I'm planning on going to Fixxfest. I'm hoping that either C2 or UM would be present at the show.


----------



## RFKenny (Nov 17, 2010)

Thanks a lot for this write up. :thumbup:

How satisfied are you with your exhaust note? How do you think it compared to others in the price range (Magnaflow and Megan)?


----------



## Shaka (May 20, 2001)

RFKenny said:


> Thanks a lot for this write up. :thumbup:
> 
> How satisfied are you with your exhaust note? How do you think it compared to others in the price range (Magnaflow and Megan)?


Exhaust note is really nice. I've never heard the other ones in person only online videos. I'm sure the Magnaflow sounds better but wasn't worth twice the price to me. I opted for this one based on price. Compared to Megan those weren't in stock anywhere. So the Agency Power was in stock and was the right price for me. Hope that all made sense haha...


----------



## RFKenny (Nov 17, 2010)

Shaka said:


> Exhaust note is really nice. I've never heard the other ones in person only online videos. I'm sure the Magnaflow sounds better but wasn't worth twice the price to me. I opted for this one based on price. Compared to Megan those weren't in stock anywhere. So the Agency Power was in stock and was the right price for me. Hope that all made sense haha...

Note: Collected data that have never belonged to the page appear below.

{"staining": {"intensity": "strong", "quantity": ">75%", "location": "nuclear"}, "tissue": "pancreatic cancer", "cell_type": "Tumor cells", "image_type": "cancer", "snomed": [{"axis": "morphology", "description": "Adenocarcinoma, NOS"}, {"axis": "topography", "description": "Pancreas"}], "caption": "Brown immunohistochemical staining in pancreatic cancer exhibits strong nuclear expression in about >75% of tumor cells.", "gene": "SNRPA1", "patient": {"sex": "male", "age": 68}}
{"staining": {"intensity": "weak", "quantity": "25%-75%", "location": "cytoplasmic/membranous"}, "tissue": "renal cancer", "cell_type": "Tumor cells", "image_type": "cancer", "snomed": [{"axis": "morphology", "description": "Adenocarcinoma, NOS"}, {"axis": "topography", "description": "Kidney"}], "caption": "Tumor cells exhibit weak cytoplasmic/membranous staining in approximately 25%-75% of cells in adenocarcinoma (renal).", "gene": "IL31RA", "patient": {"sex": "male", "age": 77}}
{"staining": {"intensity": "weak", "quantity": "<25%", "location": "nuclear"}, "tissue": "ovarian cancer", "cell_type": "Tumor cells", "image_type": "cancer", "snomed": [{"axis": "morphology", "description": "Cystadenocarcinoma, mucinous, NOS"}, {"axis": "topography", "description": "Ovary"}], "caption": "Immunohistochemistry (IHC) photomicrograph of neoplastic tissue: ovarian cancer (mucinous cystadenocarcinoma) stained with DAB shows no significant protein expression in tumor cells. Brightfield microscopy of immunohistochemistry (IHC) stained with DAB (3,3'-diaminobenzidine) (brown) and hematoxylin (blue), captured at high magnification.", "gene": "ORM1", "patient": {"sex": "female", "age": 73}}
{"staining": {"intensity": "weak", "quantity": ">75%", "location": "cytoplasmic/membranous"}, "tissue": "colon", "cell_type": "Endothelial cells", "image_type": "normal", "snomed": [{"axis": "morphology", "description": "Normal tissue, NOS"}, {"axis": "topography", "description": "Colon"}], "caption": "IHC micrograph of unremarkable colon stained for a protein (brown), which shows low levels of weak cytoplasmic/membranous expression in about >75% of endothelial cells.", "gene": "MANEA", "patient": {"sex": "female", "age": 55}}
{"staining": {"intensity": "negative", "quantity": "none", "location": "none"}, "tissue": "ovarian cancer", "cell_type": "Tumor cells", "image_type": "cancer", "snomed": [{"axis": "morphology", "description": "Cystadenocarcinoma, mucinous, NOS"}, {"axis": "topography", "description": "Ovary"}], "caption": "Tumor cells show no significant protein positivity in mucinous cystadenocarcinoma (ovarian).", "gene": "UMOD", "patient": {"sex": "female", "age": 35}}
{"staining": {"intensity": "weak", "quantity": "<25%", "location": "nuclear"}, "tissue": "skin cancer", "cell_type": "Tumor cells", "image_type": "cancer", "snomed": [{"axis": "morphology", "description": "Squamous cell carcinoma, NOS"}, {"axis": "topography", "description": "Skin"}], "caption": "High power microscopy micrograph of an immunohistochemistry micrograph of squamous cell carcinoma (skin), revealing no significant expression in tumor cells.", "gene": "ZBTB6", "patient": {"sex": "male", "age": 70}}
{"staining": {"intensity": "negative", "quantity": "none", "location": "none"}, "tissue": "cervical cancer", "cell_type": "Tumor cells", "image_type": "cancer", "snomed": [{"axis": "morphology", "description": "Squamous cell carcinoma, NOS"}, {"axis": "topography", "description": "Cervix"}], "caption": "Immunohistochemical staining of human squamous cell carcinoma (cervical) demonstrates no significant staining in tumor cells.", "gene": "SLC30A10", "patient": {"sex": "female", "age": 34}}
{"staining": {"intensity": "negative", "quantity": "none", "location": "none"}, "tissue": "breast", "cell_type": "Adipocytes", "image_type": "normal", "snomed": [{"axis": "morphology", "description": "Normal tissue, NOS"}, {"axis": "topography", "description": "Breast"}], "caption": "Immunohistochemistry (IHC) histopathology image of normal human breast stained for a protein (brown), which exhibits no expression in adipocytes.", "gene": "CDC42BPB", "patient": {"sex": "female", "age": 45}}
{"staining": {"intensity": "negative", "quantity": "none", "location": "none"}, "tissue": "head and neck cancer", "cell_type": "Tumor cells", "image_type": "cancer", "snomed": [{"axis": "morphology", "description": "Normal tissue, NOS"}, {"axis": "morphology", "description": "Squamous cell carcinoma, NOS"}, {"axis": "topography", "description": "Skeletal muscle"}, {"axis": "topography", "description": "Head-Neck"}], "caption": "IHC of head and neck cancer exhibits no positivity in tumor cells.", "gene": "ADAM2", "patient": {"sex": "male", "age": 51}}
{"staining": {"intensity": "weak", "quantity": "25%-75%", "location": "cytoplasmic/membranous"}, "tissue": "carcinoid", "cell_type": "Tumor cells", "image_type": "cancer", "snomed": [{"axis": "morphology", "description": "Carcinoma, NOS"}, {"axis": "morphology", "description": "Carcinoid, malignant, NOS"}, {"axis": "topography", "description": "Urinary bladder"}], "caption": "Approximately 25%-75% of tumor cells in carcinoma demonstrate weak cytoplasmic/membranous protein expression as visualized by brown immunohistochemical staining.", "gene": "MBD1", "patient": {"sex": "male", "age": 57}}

It did, thanks for the response.

I'm on Ebay and it looks like this:
$485 Megan
$550 Agency Power
$707 Magnaflow

It looks like I might be following in your footsteps


----------



## Shaka (May 20, 2001)

Yeah I called the eBay sellers. Anyone who listed the Megan wanted 3+ weeks lead time. And I was not sure how I felt about the funny blue tips. So instead bought direct from Agency Power and got $575 shipped for their exhaust. Fits perfect and sounds great. I'd buy it again. Cheers!!


----------



## Ritt Der Walkuren (Mar 30, 2016)

Acquired one of these fine rides last week, 109K. Wondering what, if any, performance mods anyone has done beyond a Stage 1 tune. I have looked at VR6 turbos and they look interesting.


----------